In: Finance
Excel Task 1 & 2 (due week 6): Please submit both tasks together on one pdf document. Do not forget to highlight your answers.
Q. Purchasing Department cost drivers, simple regression analysis
Fashion Flair operates a chain of 10 retail department stores. Each department store makes its own purchasing decisions. Barry Lee, assistant to the president of Fashion Flair, is interested in better understanding the drivers of Purchasing Department costs. For many years, Fashion Flair has allocated Purchasing Department costs to products on the basis of the dollar value of inventory purchased. A $100 item is allocated 10 times as many overhead costs associated with the Purchasing Department as a $10 item.
Barry recently attended a seminar titled ‘Cost drivers in the retail industry’. In a presentation at the seminar, Couture Fabrics, a leading competitor, reported number of purchase orders and number of suppliers to be the two most important cost drivers of Purchasing Department costs. The dollar value of inventory purchased in each purchase order was not found to be a significant cost driver. Barry interviewed several members of the Purchasing Department at the Fashion Flair store on the Gold Coast. They believed that Couture Fabrics’s conclusions also applied to their Purchasing Department.
Barry Lee collects the following data for the most recent year for Fashion Flair’s 10 retail department stores:
Department store | Purchasing department costs (PDCs) | Dollar value of inventory purchased (IP$) | Number of purchase orders (no. of POs) | Number of suppliers (no. of Ss) |
Sydney | $1523000 | $68315000 | 4357 | 132 |
Bondi | 1100000 | 33456000 | 2550 | 222 |
Canberra | 547000 | 121160000 | 1433 | 11 |
Gold Coast | 2049000 | 119566000 | 5944 | 190 |
Perth | 1056000 | 33505000 | 2793 | 23 |
Hobart | 529000 | 29854000 | 1327 | 33 |
Brisbane | 1538000 | 102875000 | 7586 | 104 |
Melbourne | 1754000 | 38674000 | 3617 | 119 |
Adelaide | 1612000 | 139312000 | 1707 | 208 |
Double Bay | 1257000 | 130944000 | 4731 | 201 |
Barry decides to use simple regression analysis to examine whether one or more of three variables (the last three columns in the table) are cost drivers of Purchasing Department costs.

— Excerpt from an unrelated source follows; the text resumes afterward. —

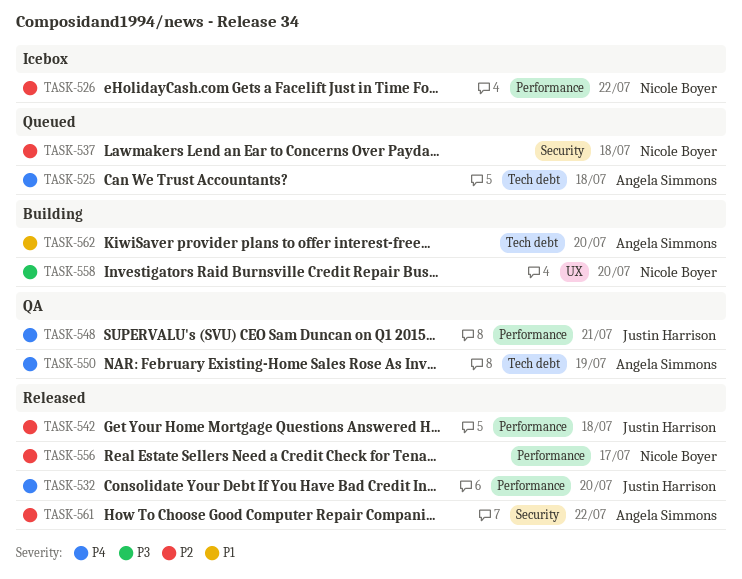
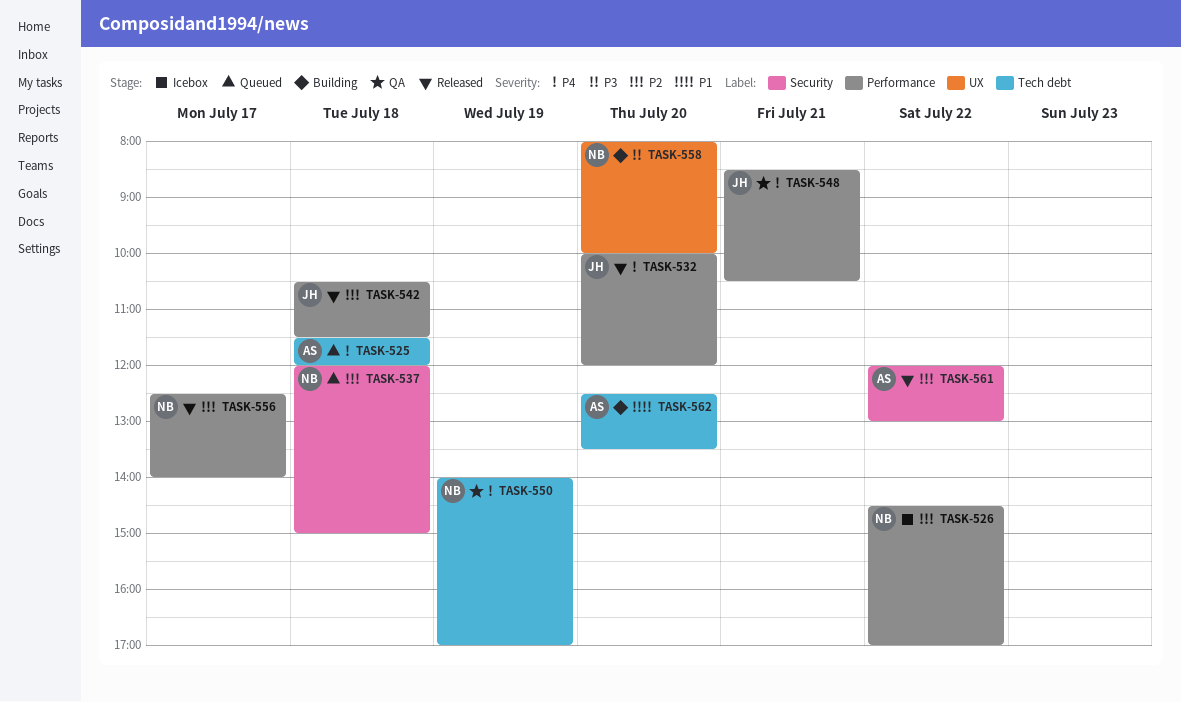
TASK-550, owner: Angela Simmons -> Nicole Boyer

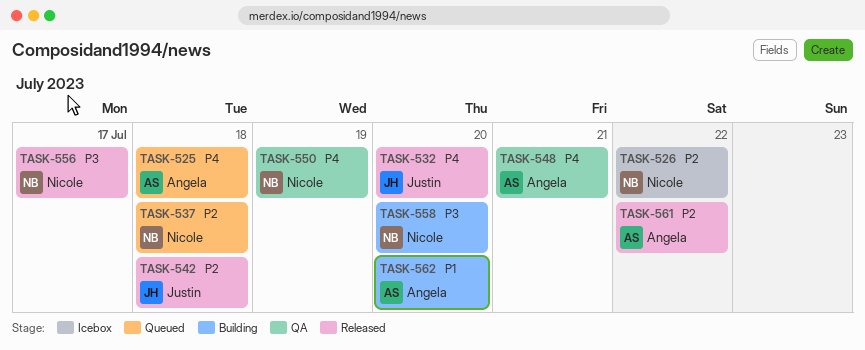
TASK-548, owner: Justin -> Angela
TASK-556, priority: P2 -> P3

Refer to the question above and
Excel task 1: Run the below regression models to estimate a and b
1. Regression 1: PDCs = a + (b × IP$)
2. Regression 2: PDCs = a + (b × No. of POs)
3. Regression 3: PDCs = a + (b × No. of Ss)
Excel task 2:
1. Compare and evaluate the three simple regression models estimated by Barry Lee.
2. Do the regression results support Couture Fabrics’s presentation about the Purchasing Department’s cost drivers?